I do understand your concern when it comes to group gifts that one person is sometimes left holding the bag if the rest of the group has contributed too little. But usually that falls to the person collecting the money which would be your sister so I would assume that was not the case here.

:yeahthat: Don't sweat it and try to enjoy the blessing. :cheerleader1:

KBecks
04-01-2008, 08:58 AM
Don't worry about it. It's not your responsibility for what people gave you. Just thank the givers and enjoy.

tmarie
04-01-2008, 09:15 AM
I agree with PPs. When I had dd I was struck by how generous some people were, even people who didn't know us well. For example, the wife of one of my dh's colleagues, who we don't even know, sent us a $100 gift from Tiffany's. Everyone has a different sense of what is appropriate to spend. I am totally guilty of overbuying/spending when it comes to baby shower gifts. It shouldn't make you uncomfortable. I'm sure your generous neighbor didn't give more than she could afford or is comfortable with. Enjoy the cleaning service...that is a fabulous gift! :)

Tmarie
dd#1 5/05
dd#2 7/08

lizajane
04-01-2008, 09:17 AM
there is no reason to feel guilty about a gift that someone choose to give. they knew that you wouldn't know the amount of their gift, yet they choose to be generous on their own. i would thank them the same way you thank everyone else who contributed. with gratitude!

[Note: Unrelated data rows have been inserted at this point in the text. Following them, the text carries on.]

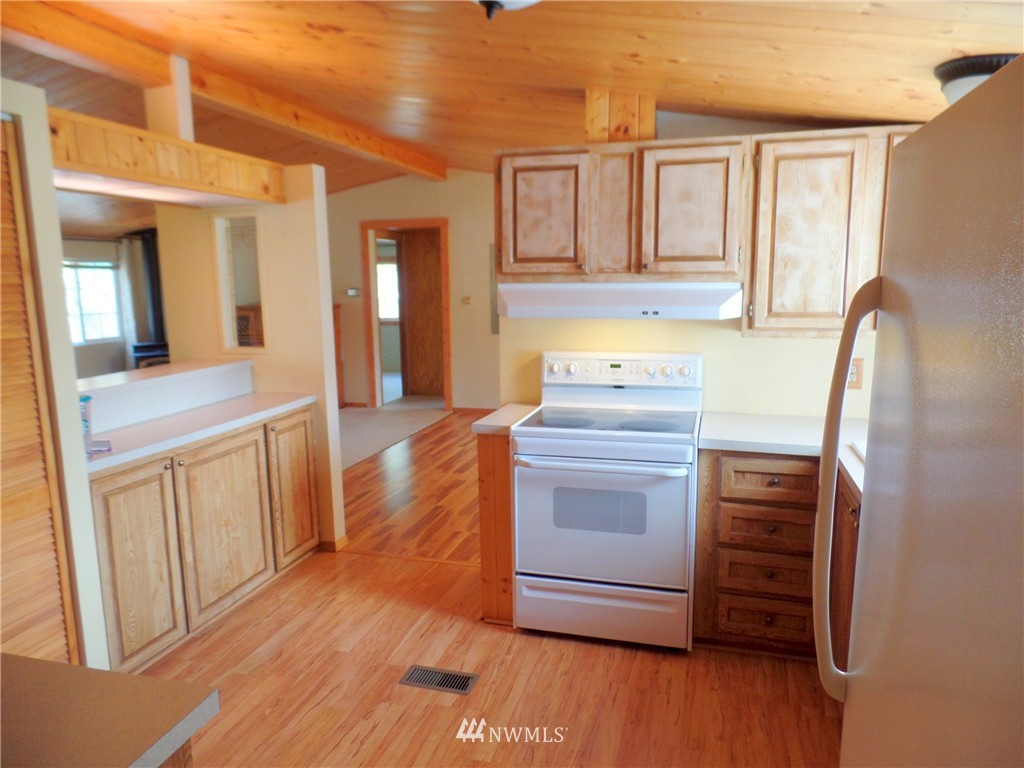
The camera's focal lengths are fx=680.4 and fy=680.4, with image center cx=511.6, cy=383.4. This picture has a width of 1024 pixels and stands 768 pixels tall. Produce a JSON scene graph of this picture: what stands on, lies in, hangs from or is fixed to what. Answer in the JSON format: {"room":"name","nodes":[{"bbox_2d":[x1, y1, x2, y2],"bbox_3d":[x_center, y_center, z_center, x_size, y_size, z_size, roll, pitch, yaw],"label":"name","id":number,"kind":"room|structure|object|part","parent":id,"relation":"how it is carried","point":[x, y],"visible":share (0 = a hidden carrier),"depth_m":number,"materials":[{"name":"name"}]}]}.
{"room":"kitchen","nodes":[
{"label":"kitchen","id":0,"kind":"room"},
{"bbox_2d":[0,79,108,670],"bbox_3d":[-1.968,0.175,1.523,0.610,2.316,1.986,2,10,16],"label":"left wall","id":1,"kind":"structure","parent":0,"point":[37,198],"depth_m":2.25,"materials":[{"name":"paint"}]},
{"bbox_2d":[0,119,78,666],"bbox_3d":[-1.657,0.264,1.886,0.065,2.043,0.880,2,10,16],"label":"louvered door","id":2,"kind":"structure","parent":1,"relation":"in","point":[3,517],"depth_m":2.19,"materials":[{"name":"brown wood"}]},
{"bbox_2d":[62,231,161,377],"bbox_3d":[-5.204,-0.694,6.929,0.137,2.421,4.573,2,10,16],"label":"far room wall","id":3,"kind":"structure","parent":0,"point":[94,356],"depth_m":7.93,"materials":[{"name":"grey paint"}]},
{"bbox_2d":[63,260,122,344],"bbox_3d":[-4.843,-0.885,7.489,0.108,0.926,1.081,2,10,16],"label":"window","id":4,"kind":"structure","parent":3,"relation":"in","point":[83,308],"depth_m":7.72,"materials":[{"name":"white glass"}]},
{"bbox_2d":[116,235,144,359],"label":"curtain","id":5,"kind":"object","parent":3,"relation":"attached to","point":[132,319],"visible":0.63,"depth_m":8.46,"materials":[{"name":"white fabric"}]},
{"bbox_2d":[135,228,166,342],"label":"stovepipe","id":6,"kind":"object","parent":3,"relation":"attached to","point":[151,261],"visible":0.54,"depth_m":8.08,"materials":[{"name":"black metal"}]},
{"bbox_2d":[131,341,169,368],"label":"wood stove","id":7,"kind":"object","parent":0,"point":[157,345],"visible":0.27,"depth_m":7.66,"materials":[{"name":"black"}]},
{"bbox_2d":[78,358,252,433],"bbox_3d":[-1.778,0.083,3.299,0.292,0.218,1.310,2,10,16],"label":"half wall","id":8,"kind":"structure","parent":0,"point":[189,375],"depth_m":3.26,"materials":[{"name":"white paint"}]},
{"bbox_2d":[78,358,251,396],"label":"bar ledge","id":9,"kind":"object","parent":8,"relation":"attached to","point":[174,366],"visible":0.57,"depth_m":3.35,"materials":[{"name":"white laminate"}]},
{"bbox_2d":[153,165,345,549],"bbox_3d":[-1.483,-0.113,3.902,0.964,2.132,0.131,2,10,16],"label":"partition wall","id":10,"kind":"structure","parent":0,"point":[327,276],"depth_m":3.73,"materials":[{"name":"beige paint"}]},
{"bbox_2d":[47,108,286,206],"bbox_3d":[-1.635,-0.944,2.959,0.637,0.192,1.404,2,10,16],"label":"wooden beam","id":11,"kind":"object","parent":10,"relation":"attached to","point":[261,196],"visible":0.8,"depth_m":2.79,"materials":[{"name":"brown wood"}]},
{"bbox_2d":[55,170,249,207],"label":"light","id":12,"kind":"object","parent":11,"relation":"attached to","point":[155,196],"visible":0.58,"depth_m":3.08,"materials":[{"name":"white"}]},
{"bbox_2d":[144,54,194,140],"bbox_3d":[-1.654,-1.363,3.278,0.171,0.423,0.117,2,10,16],"label":"post","id":13,"kind":"object","parent":11,"relation":"on","point":[189,136],"visible":0.77,"depth_m":3.24,"materials":[{"name":"white paint"}]},
{"bbox_2d":[213,210,267,351],"bbox_3d":[-1.499,-0.543,3.842,0.349,0.773,0.122,2,10,16],"label":"pass-through window","id":14,"kind":"object","parent":10,"relation":"in","point":[253,222],"visible":0.9,"depth_m":3.85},
{"bbox_2d":[318,534,348,552],"bbox_3d":[-1.072,0.915,3.988,0.182,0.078,0.195,2,10,16],"label":"baseboard","id":15,"kind":"structure","parent":10,"relation":"attached to","point":[340,541],"depth_m":3.90,"materials":[{"name":"brown wood"}]},
{"bbox_2d":[338,401,449,470],"bbox_3d":[-2.539,0.509,7.191,3.763,0.073,4.230,2,10,16],"label":"carpet floor","id":16,"kind":"structure","parent":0,"point":[359,424],"depth_m":7.24,"materials":[{"name":"carpet"}]},
{"bbox_2d":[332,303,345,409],"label":"wooden furniture","id":17,"kind":"object","parent":16,"relation":"on","point":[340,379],"visible":0.24,"depth_m":7.75,"materials":[{"name":"brown wood"}]},
{"bbox_2d":[329,169,498,409],"bbox_3d":[-1.036,-1.068,7.728,4.531,2.766,0.123,2,10,16],"label":"far wall","id":18,"kind":"structure","parent":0,"point":[433,186],"depth_m":7.62,"materials":[{"name":"beige paint"}]},
{"bbox_2d":[346,288,360,296],"bbox_3d":[-1.820,-1.043,7.796,0.181,0.093,0.032,2,10,16],"label":"thermostat","id":19,"kind":"object","parent":18,"relation":"attached to","point":[350,291],"visible":0.99,"depth_m":7.79,"materials":[{"name":"white plastic"}]},
{"bbox_2d":[360,218,451,408],"bbox_3d":[-1.173,-0.756,7.863,1.119,2.121,0.159,2,10,16],"label":"door frame","id":20,"kind":"structure","parent":18,"relation":"in","point":[408,222],"depth_m":7.78,"materials":[{"name":"brown wood"}]},
{"bbox_2d":[398,228,444,396],"bbox_3d":[-1.008,-0.815,8.319,0.783,2.049,0.043,2,10,16],"label":"wooden door","id":21,"kind":"structure","parent":20,"relation":"in","point":[408,250],"depth_m":8.32,"materials":[{"name":"brown wood"}]},
{"bbox_2d":[462,296,471,304],"bbox_3d":[-0.493,-0.899,7.386,0.102,0.086,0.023,2,10,16],"label":"light switch","id":22,"kind":"object","parent":18,"relation":"attached to","point":[467,300],"visible":0.99,"depth_m":7.38,"materials":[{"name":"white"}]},
{"bbox_2d":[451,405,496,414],"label":"baseboard","id":23,"kind":"structure","parent":18,"relation":"attached to","point":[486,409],"depth_m":7.81,"materials":[{"name":"brown wood"}]},
{"bbox_2d":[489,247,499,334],"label":"electrical panel","id":24,"kind":"object","parent":18,"relation":"attached to","point":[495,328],"visible":0.31,"depth_m":7.39,"materials":[{"name":"grey"}]},
{"bbox_2d":[134,412,841,767],"bbox_3d":[-0.180,1.019,3.663,5.468,0.063,9.169,2,10,16],"label":"floor","id":25,"kind":"structure","parent":0,"point":[634,665],"depth_m":2.66,"materials":[{"name":"brown wood"}]},
{"bbox_2d":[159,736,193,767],"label":"island cabinet","id":26,"kind":"object","parent":25,"relation":"on","point":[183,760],"visible":0.12,"depth_m":1.07,"materials":[{"name":"brown wood"}]},
{"bbox_2d":[0,652,219,767],"bbox_3d":[-0.942,0.548,0.804,0.837,0.039,0.835,2,10,16],"label":"foreground countertop","id":27,"kind":"structure","parent":26,"relation":"on","point":[124,676],"depth_m":1.01,"materials":[{"name":"laminate"}]},
{"bbox_2d":[91,403,320,674],"bbox_3d":[-1.505,0.636,3.203,0.553,0.876,1.416,2,10,16],"label":"base cabinet","id":28,"kind":"object","parent":25,"relation":"on","point":[121,599],"visible":0.62,"depth_m":2.92,"materials":[{"name":"brown wood"}]},
{"bbox_3d":[-1.499,0.747,2.742,0.059,0.761,0.352,2,10,16],"label":"cabinet door","id":29,"kind":"part","parent":28,"relation":"part of","materials":[{"name":"brown wood"}]},
{"bbox_2d":[85,392,317,473],"bbox_3d":[-1.503,0.186,3.119,0.585,0.040,1.427,2,10,16],"label":"countertop","id":30,"kind":"structure","parent":28,"relation":"on","point":[102,459],"depth_m":3.01,"materials":[{"name":"white laminate"}]},
{"bbox_2d":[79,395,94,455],"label":"bottle","id":31,"kind":"object","parent":30,"relation":"on","point":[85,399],"visible":0.39,"depth_m":2.55,"materials":[{"name":"plastic"}]},
{"bbox_2d":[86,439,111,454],"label":"small object","id":32,"kind":"object","parent":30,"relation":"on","point":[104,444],"visible":0.66,"depth_m":2.57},
{"bbox_3d":[-1.343,0.674,3.224,0.060,0.742,0.505,2,10,16],"label":"cabinet door","id":33,"kind":"part","parent":28,"relation":"part of","materials":[{"name":"brown wood"}]},
{"bbox_3d":[-1.192,0.561,3.761,0.053,0.755,0.399,2,10,16],"label":"cabinet door","id":34,"kind":"part","parent":28,"relation":"part of","materials":[{"name":"brown wood"}]},
{"bbox_2d":[399,664,479,694],"bbox_3d":[-0.284,1.150,2.653,0.294,0.007,0.125,2,10,16],"label":"floor vent","id":35,"kind":"object","parent":25,"relation":"in","point":[420,672],"visible":0.97,"depth_m":2.65,"materials":[{"name":"metal"}]},
{"bbox_2d":[475,429,515,625],"bbox_3d":[0.016,0.599,3.299,0.188,0.884,0.645,2,10,16],"label":"base cabinet","id":36,"kind":"object","parent":25,"relation":"on","point":[488,465],"visible":0.32,"depth_m":2.99,"materials":[{"name":"brown wood"}]},
{"bbox_2d":[471,403,539,434],"bbox_3d":[0.007,0.157,3.203,0.219,0.039,0.568,2,10,16],"label":"countertop","id":37,"kind":"structure","parent":36,"relation":"on","point":[503,424],"depth_m":3.04,"materials":[{"name":"white laminate"}]},
{"bbox_2d":[510,350,701,648],"bbox_3d":[0.430,0.479,3.048,0.763,1.190,0.709,2,10,16],"label":"stove","id":38,"kind":"object","parent":25,"relation":"on","point":[649,463],"visible":1,"depth_m":2.83,"materials":[{"name":"white metal"}]},
{"bbox_3d":[0.333,0.561,2.780,0.741,0.560,0.091,2,10,16],"label":"oven door","id":39,"kind":"part","parent":38,"relation":"part of","materials":[{"name":"metal"}]},
{"bbox_3d":[0.359,0.958,2.887,0.768,0.220,0.087,2,10,16],"label":"storage drawer","id":40,"kind":"part","parent":38,"relation":"part of","materials":[{"name":"white metal"}]},
{"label":"oven handle","id":41,"kind":"part","parent":38,"relation":"part of","materials":[{"name":"white metal"}]},
{"bbox_3d":[0.482,-0.060,3.194,0.764,0.136,0.121,2,10,16],"label":"control panel","id":42,"kind":"part","parent":38,"relation":"part of","materials":[{"name":"white"}]},
{"bbox_2d":[691,449,861,664],"bbox_3d":[1.267,0.684,2.759,0.888,0.852,0.674,2,10,16],"label":"base cabinet","id":43,"kind":"object","parent":25,"relation":"on","point":[745,620],"visible":0.42,"depth_m":2.68,"materials":[{"name":"brown wood"}]},
{"bbox_3d":[1.002,0.760,2.717,0.324,0.155,0.058,2,10,16],"label":"drawer","id":44,"kind":"part","parent":43,"relation":"part of","materials":[{"name":"brown wood"}]},
{"bbox_3d":[1.030,0.957,2.763,0.344,0.164,0.046,2,10,16],"label":"drawer","id":45,"kind":"part","parent":43,"relation":"part of","materials":[{"name":"brown wood"}]},
{"bbox_3d":[1.013,0.572,2.690,0.305,0.144,0.054,2,10,16],"label":"drawer","id":46,"kind":"part","parent":43,"relation":"part of","materials":[{"name":"brown wood"}]},
{"bbox_3d":[0.992,0.369,2.626,0.337,0.147,0.043,2,10,16],"label":"drawer","id":47,"kind":"part","parent":43,"relation":"part of","materials":[{"name":"brown wood"}]},
{"bbox_2d":[699,411,865,500],"bbox_3d":[1.261,0.269,2.468,1.066,0.043,1.268,2,10,16],"label":"countertop","id":48,"kind":"structure","parent":43,"relation":"on","point":[789,418],"depth_m":2.73,"materials":[{"name":"white laminate"}]},
{"bbox_2d":[850,438,866,462],"bbox_3d":[1.441,0.367,2.270,0.469,0.196,0.580,2,10,16],"label":"sink","id":49,"kind":"object","parent":48,"relation":"in","point":[859,448],"visible":0.07,"depth_m":2.50,"materials":[{"name":"white metal"}]},
{"bbox_2d":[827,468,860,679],"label":"right base cabinet","id":50,"kind":"object","parent":25,"relation":"on","point":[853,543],"visible":0.12,"depth_m":2.37,"materials":[{"name":"brown wood"}]},
{"bbox_2d":[812,56,1023,767],"bbox_3d":[0.854,0.534,0.866,0.830,1.735,0.878,2,10,16],"label":"refrigerator","id":51,"kind":"object","parent":25,"relation":"on","point":[849,349],"visible":0.99,"depth_m":0.82,"materials":[{"name":"metal"}]},
{"bbox_3d":[0.546,0.183,1.125,0.081,0.676,0.082,2,10,16],"label":"refrigerator handle","id":52,"kind":"part","parent":51,"relation":"part of","materials":[{"name":"plastic"}]},
{"bbox_2d":[0,0,1023,201],"bbox_3d":[-1.331,-1.620,4.010,8.057,0.224,8.877,2,10,16],"label":"ceiling","id":53,"kind":"structure","parent":0,"point":[749,97],"depth_m":2.79,"materials":[{"name":"brown wood"}]},
{"bbox_2d":[1,1,443,184],"bbox_3d":[-1.716,-1.617,3.658,0.189,0.171,6.539,2,10,16],"label":"ceiling beam","id":54,"kind":"structure","parent":53,"relation":"attached to","point":[414,166],"depth_m":3.45,"materials":[{"name":"brown wood"}]},
{"bbox_2d":[473,0,538,19],"bbox_3d":[-0.024,-1.111,1.884,0.372,0.188,0.365,2,10,16],"label":"ceiling light","id":55,"kind":"object","parent":53,"relation":"attached to","point":[488,1],"visible":0.98,"depth_m":1.91,"materials":[{"name":"white"}]},
{"bbox_2d":[934,53,1015,103],"bbox_3d":[1.467,-0.904,2.080,0.323,0.142,0.318,2,10,16],"label":"ceiling light","id":56,"kind":"object","parent":53,"relation":"attached to","point":[946,69],"visible":0.5,"depth_m":2.02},
{"bbox_2d":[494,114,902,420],"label":"kitchen wall","id":57,"kind":"structure","parent":0,"point":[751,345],"depth_m":3.24,"materials":[{"name":"beige paint"}]},
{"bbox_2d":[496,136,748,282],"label":"upper cabinet","id":58,"kind":"object","parent":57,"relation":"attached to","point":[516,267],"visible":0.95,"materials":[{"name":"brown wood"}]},
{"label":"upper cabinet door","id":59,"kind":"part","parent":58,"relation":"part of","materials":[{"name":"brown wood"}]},
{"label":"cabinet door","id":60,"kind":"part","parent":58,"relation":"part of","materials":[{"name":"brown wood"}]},
{"bbox_2d":[583,89,654,143],"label":"vent duct cover","id":61,"kind":"object","parent":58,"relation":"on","point":[594,115],"visible":0.68,"depth_m":3.08,"materials":[{"name":"brown wood"}]},
{"bbox_2d":[497,282,744,318],"bbox_3d":[0.494,-0.376,3.001,0.990,0.141,0.487,2,10,16],"label":"range hood","id":62,"kind":"object","parent":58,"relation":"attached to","point":[592,304],"visible":0.95,"depth_m":2.79,"materials":[{"name":"white metal"}]},
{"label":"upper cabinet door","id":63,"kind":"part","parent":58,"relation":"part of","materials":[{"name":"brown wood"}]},
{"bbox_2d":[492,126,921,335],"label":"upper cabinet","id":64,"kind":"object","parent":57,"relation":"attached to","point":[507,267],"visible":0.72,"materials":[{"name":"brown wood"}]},
{"bbox_2d":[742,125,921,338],"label":"upper cabinet","id":65,"kind":"object","parent":57,"relation":"attached to","point":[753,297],"visible":0.68,"depth_m":2.68,"materials":[{"name":"brown wood"}]},
{"bbox_2d":[847,358,863,388],"bbox_3d":[1.501,-0.042,2.997,0.077,0.131,0.009,2,10,16],"label":"wall outlet","id":66,"kind":"object","parent":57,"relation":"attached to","point":[853,373],"visible":0.58,"depth_m":2.99,"materials":[{"name":"brown"}]},
{"label":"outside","id":67,"kind":"structure","parent":0,"visible":0},
{"bbox_2d":[376,259,398,319],"bbox_3d":[-1.838,-1.369,10.147,1.128,0.930,0.049,2,10,16],"label":"window","id":68,"kind":"structure","parent":67,"point":[386,269],"depth_m":10.16,"materials":[{"name":"white"}]}
]}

seriously- i really enjoy giving gifts and helping others. when i have more than someone else, i am really overjoyed to do what i can. i am sure it brought your neighbor joy, so just let them be happy to do something for you!!

JillSP
04-01-2008, 09:32 AM
Accept the gift graciously and pay it forward.

american_mama
04-01-2008, 11:41 AM
Thanks for the perspective, guys. I come from a family that shares a low key approach to gift-giving, which makes for common agreement about what is done at Christmases, birthdays, etc. When someone splurges, you know they really wanted to and it's easy to accept. It's harder with someone outside of family, but I'll try to take the same attitude towards my neighbor.